Shit on a shtick” exclaims Sean Connery at one point during The Presidio. That was probably also his reaction on learning Mark Harmon was to be his co-star (it seems Kevin Costner dropped out, and then Don Johnson couldn’t catch a break from Miami Vice. You know, manly male types Sean might have vibed with). Much as it would be nice to dispute the prevailing view (“I suppose Harmon could have been stronger” was Sean’s verdict), Connery’s co-star is the weak link here. But even if this had ended up as a reteam for Costner and Connery, I doubt The Presidio would have been a keeper.

That’s down to a very average Larry Ferguson screenplay, one that encourages director Peter Hyams’ most generic impulses rather than inspiring him to turn in a quality journeyman affair (as his previous collaboration with Connery, Outland, turned out to be). In the vein of the later likes of A Few Good Men and The General’s Daughter, there’s a murder investigation focused an army base, the San Francisco Presidio of the title. Aliens’ Jenette Goldstein has been killed, and Harmon’s former MP Austin, now a police detective, is called in, reluctantly collaborating with Connery’s Lieutenant Colonel Caldwell.

There’s bad blood between them because hot head Harmon beat up a colonel on Connery’s watch; he subsequently left the army after getting busted down a stripe. Nevertheless, as is always the case with these things, the at-loggerheads duo gradually develop a grudging respect for each other. This despite Harmon embarking on an affair with Connery’s daughter Meg Ryan (herself keen on provoking daddy; she first encounters Harmon in a braless top).

In part then, The Presidio’s problems derive from there being no bite to Harmon’s bland performance. Which means there’s no energy to his friction with Connery. Which also means the picture spends significant time on a romance that fails to pay off (Paramount doubtless had one eye on the military formula that paid off for them so resoundingly with Top Gun, along with the ex-services vibe of Lethal Weapon). Connery and Ryan work well together, and Connery and Jack Warden, the latter as the retired sergeant major who saved his life, work even better, a couple of old pros hitting an easy chemistry (“I should have left your worthless Scotch ass in the jungle“).

But the investigation itself is a fizzle. There’s no hard graft involved, with clues dropping in our heroes’ laps; it turns out the bad guys are smuggling diamonds in water bottles. Those bad guys (Mark Blum’s ex-CIA entrepreneur, Dana Gladstone’s colonel) are quite forgettable – inevitably, whatever disrepute the armed forces fall into represents only a few bad apples – and the reveal that Warden is involved leads to ungainly exposition in which he’s effectively exonerated (he still has to die, of course, in a pretty rubbish shootout climax in a bottling factory, complete with Harmon killing Blum as the former rides a conveyor belt).

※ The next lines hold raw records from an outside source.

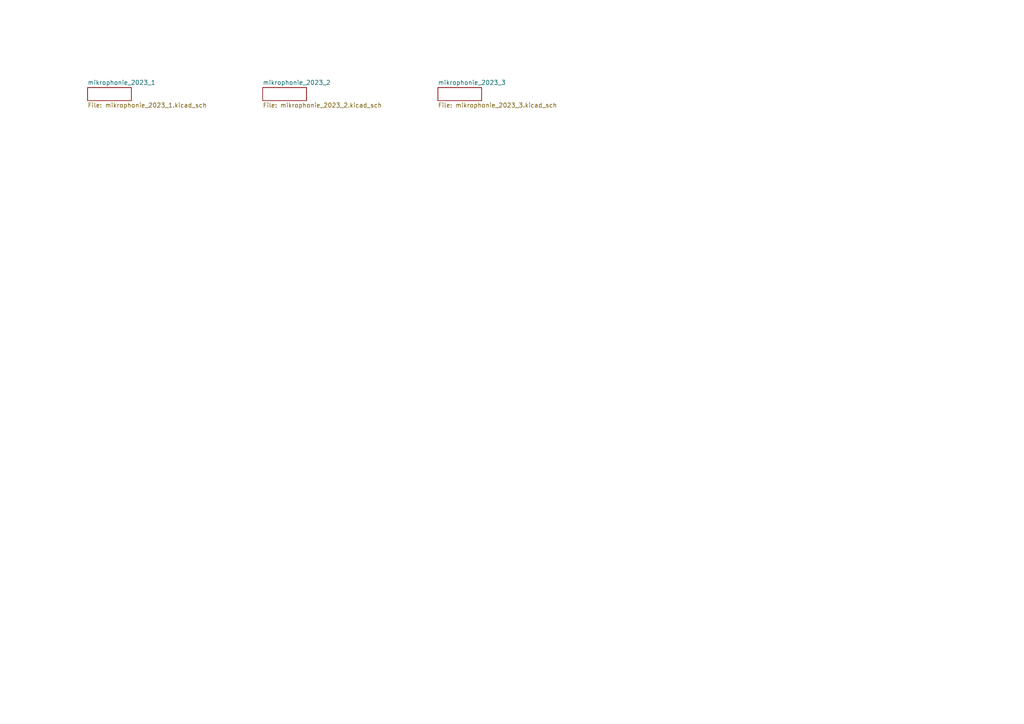
<source format=kicad_sch>
(kicad_sch
	(version 20231120)
	(generator "eeschema")
	(generator_version "8.0")
	(uuid "f93b4b04-04cb-4a33-8a4b-b6f103fe7e8c")
	(paper "A4")
	(lib_symbols)
	(sheet
		(at 25.4 25.4)
		(size 12.7 3.81)
		(fields_autoplaced yes)
		(stroke
			(width 0)
			(type solid)
		)
		(fill
			(color 0 0 0 0.0000)
		)
		(uuid "576ece24-3b03-411a-b973-ff608798a962")
		(property "Sheetname" "mikrophonie_2023_1"
			(at 25.4 24.6884 0)
			(effects
				(font
					(size 1.27 1.27)
				)
				(justify left bottom)
			)
		)
		(property "Sheetfile" "mikrophonie_2023_1.kicad_sch"
			(at 25.4 29.7946 0)
			(effects
				(font
					(size 1.27 1.27)
				)
				(justify left top)
			)
		)
		(instances
			(project "mikrophonie_2023"
				(path "/f93b4b04-04cb-4a33-8a4b-b6f103fe7e8c"
					(page "1")
				)
			)
		)
	)
	(sheet
		(at 127 25.4)
		(size 12.7 3.81)
		(fields_autoplaced yes)
		(stroke
			(width 0)
			(type solid)
		)
		(fill
			(color 0 0 0 0.0000)
		)
		(uuid "8df2d9d8-041e-46b5-910b-29a5d358f3be")
		(property "Sheetname" "mikrophonie_2023_3"
			(at 127 24.6884 0)
			(effects
				(font
					(size 1.27 1.27)
				)
				(justify left bottom)
			)
		)
		(property "Sheetfile" "mikrophonie_2023_3.kicad_sch"
			(at 127 29.7946 0)
			(effects
				(font
					(size 1.27 1.27)
				)
				(justify left top)
			)
		)
		(instances
			(project "mikrophonie_2023"
				(path "/f93b4b04-04cb-4a33-8a4b-b6f103fe7e8c"
					(page "3")
				)
			)
		)
	)
	(sheet
		(at 76.2 25.4)
		(size 12.7 3.81)
		(fields_autoplaced yes)
		(stroke
			(width 0)
			(type solid)
		)
		(fill
			(color 0 0 0 0.0000)
		)
		(uuid "c3f121d4-b416-4e9f-a9fa-ff0e8bb9d775")
		(property "Sheetname" "mikrophonie_2023_2"
			(at 76.2 24.6884 0)
			(effects
				(font
					(size 1.27 1.27)
				)
				(justify left bottom)
			)
		)
		(property "Sheetfile" "mikrophonie_2023_2.kicad_sch"
			(at 76.2 29.7946 0)
			(effects
				(font
					(size 1.27 1.27)
				)
				(justify left top)
			)
		)
		(instances
			(project "mikrophonie_2023"
				(path "/f93b4b04-04cb-4a33-8a4b-b6f103fe7e8c"
					(page "2")
				)
			)
		)
	)
	(sheet_instances
		(path "/"
			(page "1")
		)
	)
)

</source>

The picture’s keen on exactly those kinds of very ’80s tropes (Ryan ravishes Harmon on her car before retreating to a fireside rug), but they’re all ones its borrowing rather than inventing, and it shows. Bruce Broughton’s score is forgettably synth heavy. Connery is serviced with an enjoyable grandstanding scene where he beats up an uncouth bar hound with only his thumb (actually, he also trips the guy up, so he cheats a bit). It’s The Presidio’s one claim to fame with regard to anything memorable.

Still, Harmon aside (let’s face it, the small screen suited him better, as NCIS evidenced), it’s interesting to note the picture as the first fruit of Connery’s post-The Untouchables career phase. This might not have been a prestigious example, but the paternal figure he’d tested out in his last few roles (HighlanderThe Name of the Rose), would soon lead to more consistent box office. It also represented Ryan’s final girlfriend trophy part before When Harry Met Sally… established her as a lead in her own right. Whatever The Presidio’s faults, they can’t be said to lie with either Connery or Ryan.